Une raison littéraire de se réjouir, pourtant, en cet automne 2008 : cocorico ! le Français Jean-Marie Gustave Le Clézio, écrivain de ”l’exil et de la fraternité”, comme l’a présenté le quotidien Le Monde, s’est vu attribuer début octobre le prix Nobel de littérature2. Le dernier Français de langue française à l’avoir reçu avait été Claude Simon, en 1985, et le dernier Français de langue chinoise, Gao Xingjian, en 2000. Si des écrivains de Grèce, d’Italie, du Portugal, d’Espagne… ont été couronnés, un seul à ce jour du monde arabe, l’Égyptien Naguib Mahfouz, l‘a été en 1988. Entre autres écrivains arabes, Adonis, poète syro-libanais, mériterait une telle récompense.
Une autre raison, plus politique celle-ci, de se réjouir a été la désignation par les ministres réunis à Marseille, après le retrait de la candidature de Tunis et de longues tergiversations, de Barcelone comme siège du Processus de Barcelone : Union pour la Méditerranée. Les malicieux se demandent s’il fallait tant se démener pour arriver à cette conclusion.
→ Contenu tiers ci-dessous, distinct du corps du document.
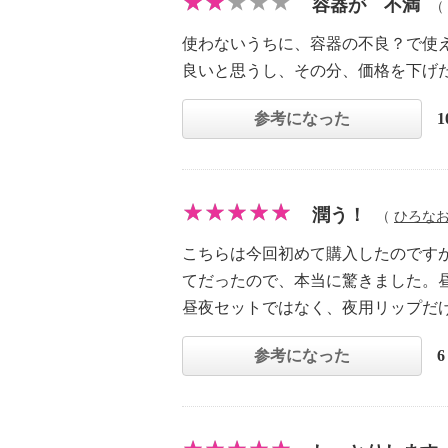
容器が 不満
（
使わないうちに、容器の不良？で使
良いと思うし、その分、価格を下げ
参考になった
潤う！
（
ひろな
こちらは今回初めて購入したのです
てだったので、本当に驚きました。
昼夜セットではなく、夜用リップだ
参考になった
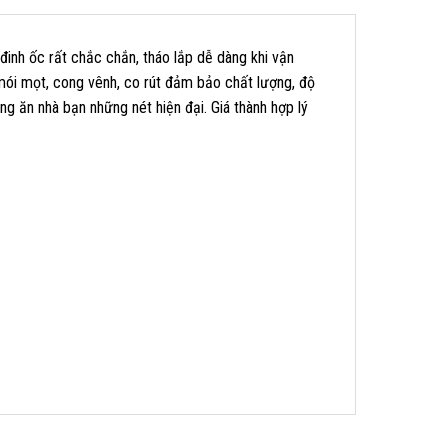
inh ốc rất chắc chắn, tháo lắp dễ dàng khi vận
mói mọt, cong vênh, co rút đảm bảo chất lượng, độ
ng ăn nhà bạn những nét hiện đại. Giá thành hợp lý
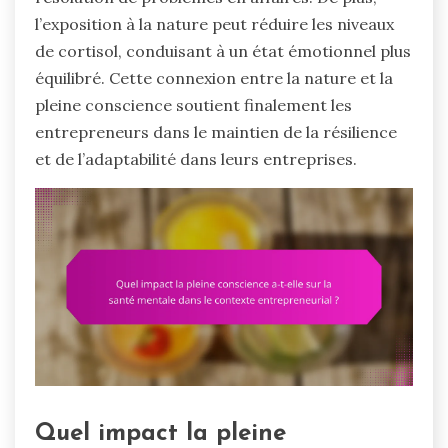
l’exposition à la nature peut réduire les niveaux
de cortisol, conduisant à un état émotionnel plus
équilibré. Cette connexion entre la nature et la
pleine conscience soutient finalement les
entrepreneurs dans le maintien de la résilience
et de l’adaptabilité dans leurs entreprises.
Quel impact la pleine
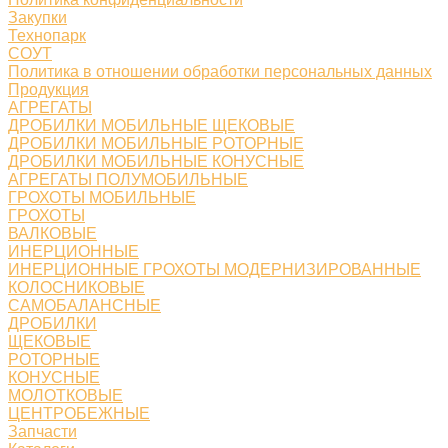
Закупки
Технопарк
СОУТ
Политика в отношении обработки персональных данных
Продукция
АГРЕГАТЫ
ДРОБИЛКИ МОБИЛЬНЫЕ ЩЕКОВЫЕ
ДРОБИЛКИ МОБИЛЬНЫЕ РОТОРНЫЕ
ДРОБИЛКИ МОБИЛЬНЫЕ КОНУСНЫЕ
АГРЕГАТЫ ПОЛУМОБИЛЬНЫЕ
ГРОХОТЫ МОБИЛЬНЫЕ
ГРОХОТЫ
ВАЛКОВЫЕ
ИНЕРЦИОННЫЕ
ИНЕРЦИОННЫЕ ГРОХОТЫ МОДЕРНИЗИРОВАННЫЕ
КОЛОСНИКОВЫЕ
САМОБАЛАНСНЫЕ
ДРОБИЛКИ
ЩЕКОВЫЕ
РОТОРНЫЕ
КОНУСНЫЕ
МОЛОТКОВЫЕ
ЦЕНТРОБЕЖНЫЕ
Запчасти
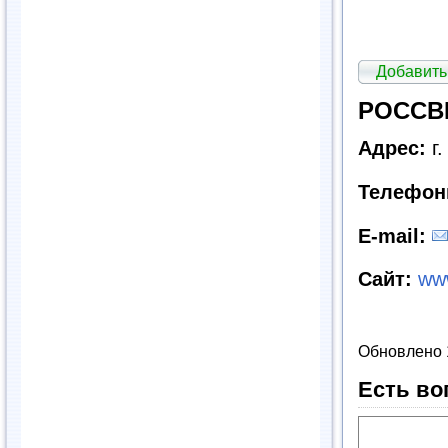
Добавить
РОССВИ
Адрес:
г.
Телефон
E
-
mail
:
Сайт:
www
Обновлено 
Есть во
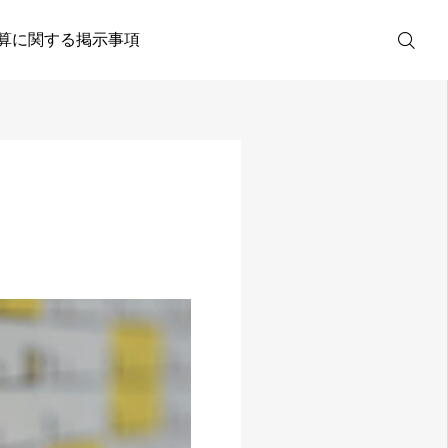
算に関する掲示事項
電話予約
人材募集
アクセス
診療時間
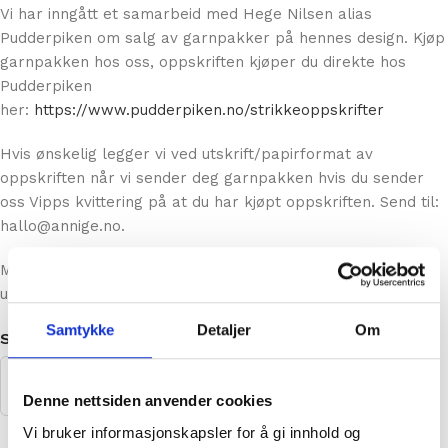
Vi har inngått et samarbeid med Hege Nilsen alias
Pudderpiken om salg av garnpakker på hennes design. Kjøp
garnpakken hos oss, oppskriften kjøper du direkte hos
Pudderpiken
her:
https://www.pudderpiken.no/strikkeoppskrifter
Hvis ønskelig legger vi ved utskrift/papirformat av
oppskriften når vi sender deg garnpakken hvis du sender
oss Vipps kvittering på at du har kjøpt oppskriften. Send til:
hallo@annige.no.
Mer informasjon om genseren og garnpakken finner du
under Produktinfo nedenfor.
Samtykke
Detaljer
Om
STØRRELSE
Denne nettsiden anvender cookies
Vi bruker informasjonskapsler for å gi innhold og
Mais le Forum Civil Euromed de Marseille a aussi pointé de façon aiguë et poignante tout le chemin que les Méditerranéens doivent encore parcourir pour faire de leur mer un lieu d’échanges intellectuels conviviaux. Andreu Claret, qui a dirigé l’IEMED de 2002 à 2005 avant de devenir directeur exécutif de la Fondation Anna Lindh, à Alexandrie, en mai 2008, a eu l’idée d’une vidéo-conférence entre les participants au Forum et des représentants, souvent très jeunes, de la société civile de Gaza, empêchés de venir à Marseille. Et y a participé. Seuls six Israéliens, dont trois Arabes de Jérusalem, avaient pu faire le déplacement en France. La rencontre sur grand écran a illustré de triste manière le thème de la mobilité et la situation de nombreux Méditerranéens empêchés de se déplacer à leur guise : absents en raison du refus de visa d’entrée en France ou dans tel autre pays de l’Union européenne ; mais aussi, comme pour le professeur, critique et traducteur syrien Hassan Abbas, absent car interdit de sortie par les autorités de son propre pays, alors qu’il avait déjà enregistré ses bagages à l’aéroport de Damas. Ces échanges à distance ont montré le chemin à parcourir avant que les humains puissent franchir les frontières aussi aisément que les capitaux et les marchandises.
Notes
[1] Déclaration signée en 2000, contenant huit objectifs que les États membres de l’ONU ont convenus d’atteindre d’ici à 2015.
[2] L’auteur a publié, de 1963 à 2008, une quarantaine d’ouvrages pratiquement tous aux Éditions Gallimard, Paris.